Alright, that's 2 votes for ASSERT_EQ, so I'll change it.

>
> > +
> > +static void help(char *name)
> > +{
> > +       puts("");
> > +       printf("usage: %s [-h] [-b vcpu bytes] [-s mem type]\n",
> > +              name);
> > +       puts("");
> > +       printf(" -b: specify the size of the memory region which should be\n"
> > +              "     dirtied by each vCPU. e.g. 10M or 3G.\n"
> > +              "     (default: 1G)\n");
> > +       backing_src_help("-s");
> > +       puts("");
> > +       exit(0);
>
> This should not be exit(0) if a user passed the wrong option.

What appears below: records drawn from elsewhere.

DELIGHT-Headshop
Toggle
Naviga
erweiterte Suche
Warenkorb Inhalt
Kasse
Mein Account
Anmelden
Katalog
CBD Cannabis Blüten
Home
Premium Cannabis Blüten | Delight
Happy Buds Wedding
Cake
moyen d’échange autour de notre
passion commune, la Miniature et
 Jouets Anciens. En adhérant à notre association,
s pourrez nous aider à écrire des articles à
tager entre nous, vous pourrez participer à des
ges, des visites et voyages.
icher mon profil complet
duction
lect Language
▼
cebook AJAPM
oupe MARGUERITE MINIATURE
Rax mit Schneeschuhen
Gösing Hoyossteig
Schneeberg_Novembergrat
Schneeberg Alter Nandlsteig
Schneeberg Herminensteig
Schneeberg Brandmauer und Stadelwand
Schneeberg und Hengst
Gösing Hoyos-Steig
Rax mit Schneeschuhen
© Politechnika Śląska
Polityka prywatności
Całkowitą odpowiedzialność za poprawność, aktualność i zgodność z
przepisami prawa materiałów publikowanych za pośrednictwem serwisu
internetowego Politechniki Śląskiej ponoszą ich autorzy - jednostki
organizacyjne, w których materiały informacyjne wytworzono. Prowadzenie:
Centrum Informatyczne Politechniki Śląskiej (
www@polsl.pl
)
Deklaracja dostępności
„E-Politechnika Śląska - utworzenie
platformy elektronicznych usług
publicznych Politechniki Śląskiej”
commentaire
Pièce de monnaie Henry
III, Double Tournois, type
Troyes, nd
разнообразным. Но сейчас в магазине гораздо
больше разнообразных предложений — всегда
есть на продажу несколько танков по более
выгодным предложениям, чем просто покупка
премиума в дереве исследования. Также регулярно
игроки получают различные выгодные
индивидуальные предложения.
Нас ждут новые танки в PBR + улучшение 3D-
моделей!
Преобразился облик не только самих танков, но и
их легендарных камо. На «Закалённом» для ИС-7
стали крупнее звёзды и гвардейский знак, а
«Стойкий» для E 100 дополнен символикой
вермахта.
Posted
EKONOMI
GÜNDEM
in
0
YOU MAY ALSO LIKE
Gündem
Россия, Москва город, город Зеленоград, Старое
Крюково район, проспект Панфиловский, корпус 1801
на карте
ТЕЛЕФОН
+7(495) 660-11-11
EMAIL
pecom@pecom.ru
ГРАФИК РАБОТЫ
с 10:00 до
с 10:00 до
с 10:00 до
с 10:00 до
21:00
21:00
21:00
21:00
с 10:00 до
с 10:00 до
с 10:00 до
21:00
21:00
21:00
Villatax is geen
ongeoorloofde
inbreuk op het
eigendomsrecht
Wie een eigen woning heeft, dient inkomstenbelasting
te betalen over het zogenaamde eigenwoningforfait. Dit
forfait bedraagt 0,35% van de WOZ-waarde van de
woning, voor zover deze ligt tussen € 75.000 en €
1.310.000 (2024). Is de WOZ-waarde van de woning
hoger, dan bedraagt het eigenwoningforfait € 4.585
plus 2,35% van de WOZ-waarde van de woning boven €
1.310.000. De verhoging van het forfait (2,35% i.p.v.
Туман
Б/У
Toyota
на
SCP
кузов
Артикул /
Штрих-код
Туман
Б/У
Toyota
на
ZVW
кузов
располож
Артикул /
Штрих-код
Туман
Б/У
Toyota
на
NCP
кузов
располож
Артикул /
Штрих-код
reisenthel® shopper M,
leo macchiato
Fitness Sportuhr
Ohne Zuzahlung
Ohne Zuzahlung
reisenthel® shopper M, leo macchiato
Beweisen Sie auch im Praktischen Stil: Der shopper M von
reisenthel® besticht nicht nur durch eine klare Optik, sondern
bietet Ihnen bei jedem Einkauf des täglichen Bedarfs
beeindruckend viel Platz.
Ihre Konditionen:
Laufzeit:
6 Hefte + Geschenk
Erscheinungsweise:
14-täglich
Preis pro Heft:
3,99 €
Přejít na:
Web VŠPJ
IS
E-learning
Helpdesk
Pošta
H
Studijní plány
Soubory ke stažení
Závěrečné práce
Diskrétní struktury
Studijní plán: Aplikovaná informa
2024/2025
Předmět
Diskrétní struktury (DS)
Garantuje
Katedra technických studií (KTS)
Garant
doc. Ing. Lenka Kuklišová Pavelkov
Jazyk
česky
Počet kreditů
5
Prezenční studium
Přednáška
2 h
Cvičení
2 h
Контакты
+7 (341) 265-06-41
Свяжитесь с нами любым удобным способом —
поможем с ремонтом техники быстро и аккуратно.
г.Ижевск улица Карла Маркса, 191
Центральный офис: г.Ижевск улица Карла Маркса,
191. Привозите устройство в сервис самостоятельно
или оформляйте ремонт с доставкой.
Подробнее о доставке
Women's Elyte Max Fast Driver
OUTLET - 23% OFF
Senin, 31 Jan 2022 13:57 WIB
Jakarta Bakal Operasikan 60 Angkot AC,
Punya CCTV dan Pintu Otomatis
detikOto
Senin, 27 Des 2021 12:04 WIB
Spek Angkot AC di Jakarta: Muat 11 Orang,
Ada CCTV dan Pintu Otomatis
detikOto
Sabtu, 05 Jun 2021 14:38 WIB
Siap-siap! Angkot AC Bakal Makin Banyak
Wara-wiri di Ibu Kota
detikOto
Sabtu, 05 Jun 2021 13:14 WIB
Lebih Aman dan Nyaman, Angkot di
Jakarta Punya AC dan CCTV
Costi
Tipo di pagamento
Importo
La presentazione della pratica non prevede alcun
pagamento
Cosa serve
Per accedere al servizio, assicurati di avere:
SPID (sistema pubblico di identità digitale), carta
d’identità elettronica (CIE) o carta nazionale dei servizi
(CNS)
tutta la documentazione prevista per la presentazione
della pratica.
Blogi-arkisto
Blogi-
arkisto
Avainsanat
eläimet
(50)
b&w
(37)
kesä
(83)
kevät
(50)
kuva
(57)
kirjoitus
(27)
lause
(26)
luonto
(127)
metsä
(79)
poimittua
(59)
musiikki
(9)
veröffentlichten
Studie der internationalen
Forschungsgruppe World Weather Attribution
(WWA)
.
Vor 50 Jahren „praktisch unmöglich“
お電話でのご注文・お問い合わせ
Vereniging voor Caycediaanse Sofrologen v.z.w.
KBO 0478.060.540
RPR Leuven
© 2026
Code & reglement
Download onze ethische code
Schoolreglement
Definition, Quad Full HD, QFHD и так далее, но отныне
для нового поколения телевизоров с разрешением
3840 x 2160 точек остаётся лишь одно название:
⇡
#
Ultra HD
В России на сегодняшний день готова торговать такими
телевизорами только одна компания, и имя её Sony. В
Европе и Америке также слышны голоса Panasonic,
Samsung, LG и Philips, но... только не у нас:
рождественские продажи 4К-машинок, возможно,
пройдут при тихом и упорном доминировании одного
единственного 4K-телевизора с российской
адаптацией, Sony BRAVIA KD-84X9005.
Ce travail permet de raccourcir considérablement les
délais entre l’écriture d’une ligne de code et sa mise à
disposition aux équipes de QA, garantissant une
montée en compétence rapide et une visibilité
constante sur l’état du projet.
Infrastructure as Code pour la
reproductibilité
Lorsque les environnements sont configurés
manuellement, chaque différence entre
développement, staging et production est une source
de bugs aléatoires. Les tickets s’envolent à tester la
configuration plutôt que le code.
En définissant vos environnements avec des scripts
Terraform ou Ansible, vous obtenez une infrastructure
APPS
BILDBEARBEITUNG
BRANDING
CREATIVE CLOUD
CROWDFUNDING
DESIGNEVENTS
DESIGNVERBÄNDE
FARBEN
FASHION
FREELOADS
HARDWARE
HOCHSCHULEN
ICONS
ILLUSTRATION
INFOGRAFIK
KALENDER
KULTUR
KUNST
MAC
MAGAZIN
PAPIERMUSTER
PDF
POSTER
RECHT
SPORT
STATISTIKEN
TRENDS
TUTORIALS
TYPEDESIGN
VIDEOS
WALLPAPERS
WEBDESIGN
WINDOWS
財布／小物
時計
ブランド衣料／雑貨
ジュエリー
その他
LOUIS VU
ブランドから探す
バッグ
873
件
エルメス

Huh. That's a fair point, though many other tests also exit 0 after
printing the help text. Annoyingly that would require exiting with a
different code depending on whether the help text was printed because
of the -h or a bad option but that's not too hard.

>
> > +}
> > +
> > +int main(int argc, char *argv[])
> > +{
> > +       int opt;
> > +
> > +       TEST_REQUIRE(get_kvm_param_bool("eager_page_split"));
> > +       TEST_REQUIRE(get_kvm_param_bool("tdp_mmu"));
> > +
> > +       while ((opt = getopt(argc, argv, "b:hs:")) != -1) {
> > +               switch (opt) {
> > +               case 'b':
> > +                       guest_percpu_mem_size = parse_size(optarg);
> > +                       break;
> > +               case 's':
> > +                       backing_src = parse_backing_src_type(optarg);
> > +                       break;
> > +               case 'h':
> > +               default:
> > +                       help(argv[0]);
> > +                       break;
> > +               }
> > +       }
> > +
> > +       if (!is_backing_src_hugetlb(backing_src)) {
> > +               pr_info("This test will only work reliably with HugeTLB memory. "
> > +                       "It can work with THP, but that is best effort.");
> > +               return KSFT_SKIP;
> > +       }
> > +
> > +       guest_modes_append_default();
> > +
> > +       dirty_log_manual_caps = 0;
> > +       for_each_guest_mode(run_test, NULL);
> > +
> > +       dirty_log_manual_caps =
> > +               kvm_check_cap(KVM_CAP_MANUAL_DIRTY_LOG_PROTECT2);
>
> Shouldn't the check be done in the beginning and skip the test f it is
> not supported?

Hmmm, we'd only want to skip this second run of the test, so we
probably wouldn't want to exit with an error.
Exiting early is probably reasonable though.

>
> > +       dirty_log_manual_caps &= (KVM_DIRTY_LOG_MANUAL_PROTECT_ENABLE |
> > +                                 KVM_DIRTY_LOG_INITIALLY_SET);
> > +       for_each_guest_mode(run_test, NULL);
> > +
> > +       return 0;
> > +}
> > --
> > 2.39.1.405.gd4c25cc71f-goog
> >